# [TASK]
Search the records for the string "Check". Copy each line where it occurs.

(Stored dataset items)
►

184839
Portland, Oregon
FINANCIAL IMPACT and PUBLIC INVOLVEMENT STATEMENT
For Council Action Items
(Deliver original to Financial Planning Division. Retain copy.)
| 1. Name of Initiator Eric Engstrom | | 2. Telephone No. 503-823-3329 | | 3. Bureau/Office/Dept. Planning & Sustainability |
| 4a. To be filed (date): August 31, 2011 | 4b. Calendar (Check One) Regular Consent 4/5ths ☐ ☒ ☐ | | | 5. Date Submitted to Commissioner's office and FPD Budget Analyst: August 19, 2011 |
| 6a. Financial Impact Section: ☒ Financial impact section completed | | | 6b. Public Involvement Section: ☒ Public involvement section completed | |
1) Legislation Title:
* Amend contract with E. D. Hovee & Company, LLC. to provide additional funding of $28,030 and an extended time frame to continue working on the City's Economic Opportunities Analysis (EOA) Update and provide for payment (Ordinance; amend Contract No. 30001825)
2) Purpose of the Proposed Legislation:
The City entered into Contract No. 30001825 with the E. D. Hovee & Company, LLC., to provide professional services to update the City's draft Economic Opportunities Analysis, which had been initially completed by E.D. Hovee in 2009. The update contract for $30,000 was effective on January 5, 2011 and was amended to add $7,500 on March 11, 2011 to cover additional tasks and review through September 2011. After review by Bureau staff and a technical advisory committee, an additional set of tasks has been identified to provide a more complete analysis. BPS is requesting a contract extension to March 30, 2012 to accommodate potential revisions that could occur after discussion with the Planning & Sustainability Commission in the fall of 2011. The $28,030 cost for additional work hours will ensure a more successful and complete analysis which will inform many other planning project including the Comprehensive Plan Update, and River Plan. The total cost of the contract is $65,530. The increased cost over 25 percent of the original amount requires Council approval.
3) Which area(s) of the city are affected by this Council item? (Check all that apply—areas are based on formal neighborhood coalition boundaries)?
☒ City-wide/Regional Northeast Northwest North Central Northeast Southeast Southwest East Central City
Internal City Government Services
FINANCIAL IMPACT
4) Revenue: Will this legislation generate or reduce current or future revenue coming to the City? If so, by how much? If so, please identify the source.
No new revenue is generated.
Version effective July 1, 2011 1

◄
►

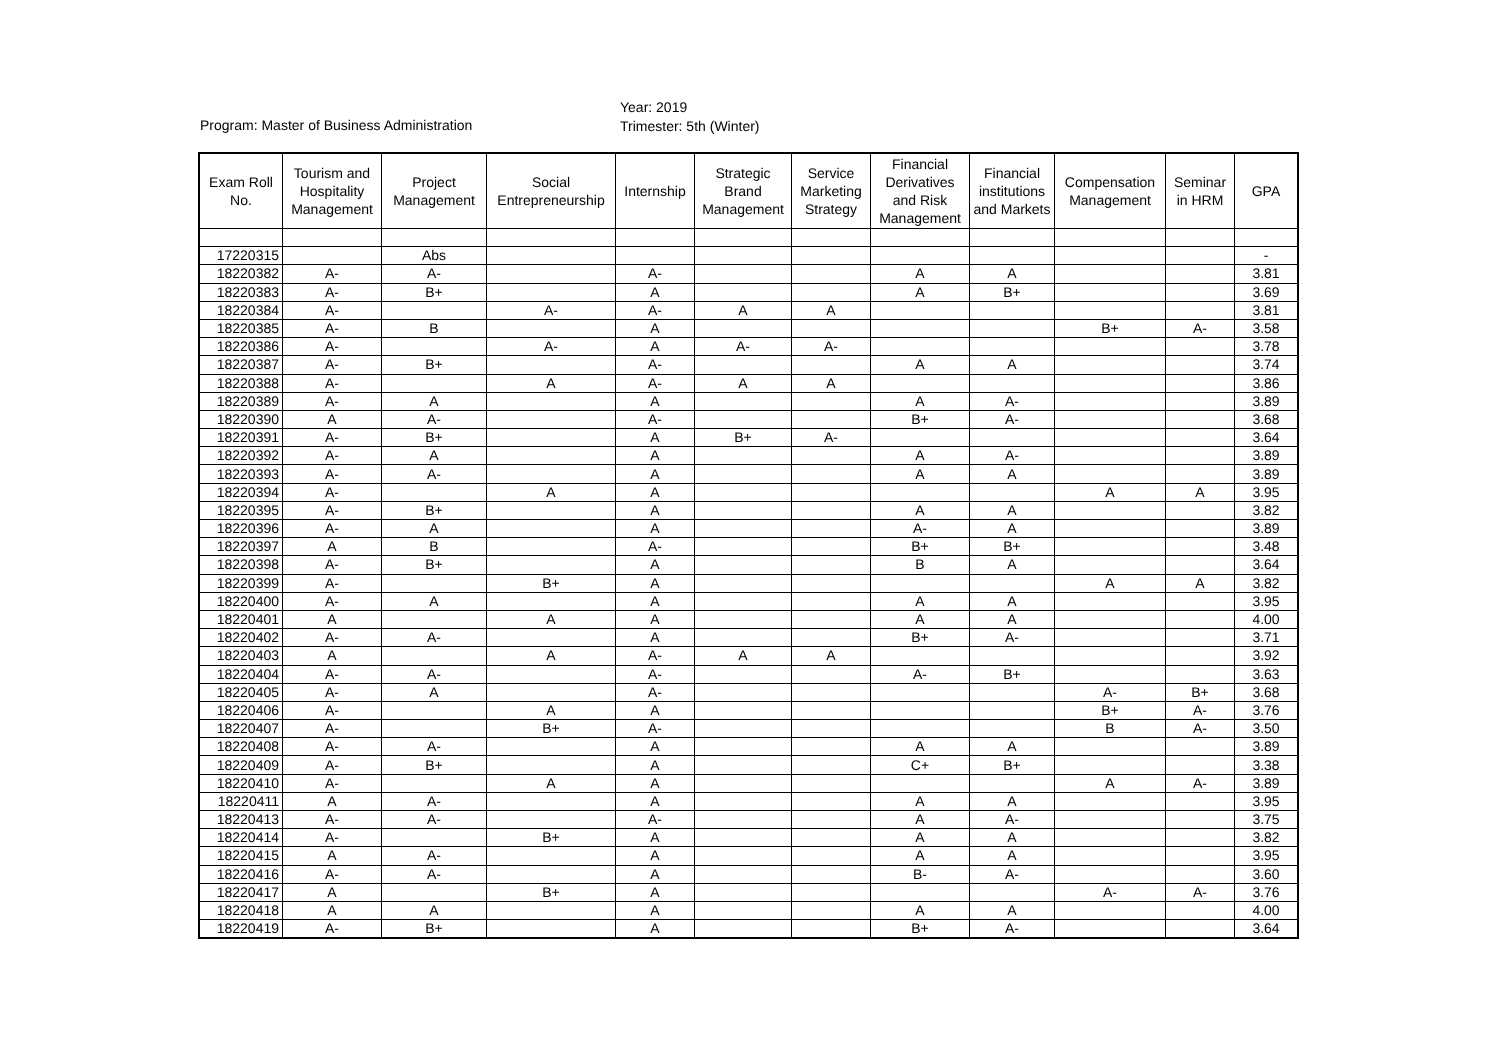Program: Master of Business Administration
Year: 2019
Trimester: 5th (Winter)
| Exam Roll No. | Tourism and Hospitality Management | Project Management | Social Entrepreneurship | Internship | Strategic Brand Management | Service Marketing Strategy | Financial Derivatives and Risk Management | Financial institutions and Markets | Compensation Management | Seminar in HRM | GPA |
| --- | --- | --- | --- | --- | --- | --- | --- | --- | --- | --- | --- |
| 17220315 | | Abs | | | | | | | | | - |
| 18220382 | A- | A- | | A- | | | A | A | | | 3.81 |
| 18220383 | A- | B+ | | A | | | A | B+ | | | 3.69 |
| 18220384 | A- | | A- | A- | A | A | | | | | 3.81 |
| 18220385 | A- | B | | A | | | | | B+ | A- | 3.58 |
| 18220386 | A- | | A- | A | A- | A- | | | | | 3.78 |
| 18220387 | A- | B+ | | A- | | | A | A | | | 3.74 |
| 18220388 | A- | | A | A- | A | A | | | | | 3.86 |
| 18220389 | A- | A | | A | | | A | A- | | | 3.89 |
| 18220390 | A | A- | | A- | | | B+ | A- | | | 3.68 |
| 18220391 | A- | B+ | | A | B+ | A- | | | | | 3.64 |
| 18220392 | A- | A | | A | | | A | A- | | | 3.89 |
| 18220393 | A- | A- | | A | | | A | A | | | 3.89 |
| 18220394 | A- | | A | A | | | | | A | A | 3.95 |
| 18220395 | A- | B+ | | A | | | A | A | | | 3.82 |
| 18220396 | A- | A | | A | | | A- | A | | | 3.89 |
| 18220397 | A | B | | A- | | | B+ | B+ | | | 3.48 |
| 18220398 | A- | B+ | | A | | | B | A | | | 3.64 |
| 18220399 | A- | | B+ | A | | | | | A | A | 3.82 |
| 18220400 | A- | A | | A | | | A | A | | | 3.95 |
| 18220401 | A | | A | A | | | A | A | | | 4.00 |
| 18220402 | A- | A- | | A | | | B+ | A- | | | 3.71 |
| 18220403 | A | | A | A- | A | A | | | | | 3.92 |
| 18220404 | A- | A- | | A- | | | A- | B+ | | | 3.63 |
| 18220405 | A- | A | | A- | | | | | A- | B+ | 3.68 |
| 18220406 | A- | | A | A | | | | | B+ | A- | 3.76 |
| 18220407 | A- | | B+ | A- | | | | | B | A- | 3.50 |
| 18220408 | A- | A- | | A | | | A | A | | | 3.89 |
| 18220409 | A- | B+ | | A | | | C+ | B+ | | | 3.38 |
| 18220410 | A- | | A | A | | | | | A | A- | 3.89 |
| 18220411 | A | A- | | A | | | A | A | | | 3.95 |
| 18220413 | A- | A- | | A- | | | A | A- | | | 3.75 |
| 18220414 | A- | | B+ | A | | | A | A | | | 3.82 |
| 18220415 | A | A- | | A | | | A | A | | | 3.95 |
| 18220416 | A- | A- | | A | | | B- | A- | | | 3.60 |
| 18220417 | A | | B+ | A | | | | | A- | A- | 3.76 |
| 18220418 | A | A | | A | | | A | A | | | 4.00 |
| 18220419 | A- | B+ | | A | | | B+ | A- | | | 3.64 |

◄

# [WORKED SOLUTION]
| 4a. To be filed (date): August 31, 2011 | 4b. Calendar (Check One) Regular Consent 4/5ths ☐ ☒ ☐ | | | 5. Date Submitted to Commissioner's office and FPD Budget Analyst: August 19, 2011 |
3) Which area(s) of the city are affected by this Council item? (Check all that apply—areas are based on formal neighborhood coalition boundaries)?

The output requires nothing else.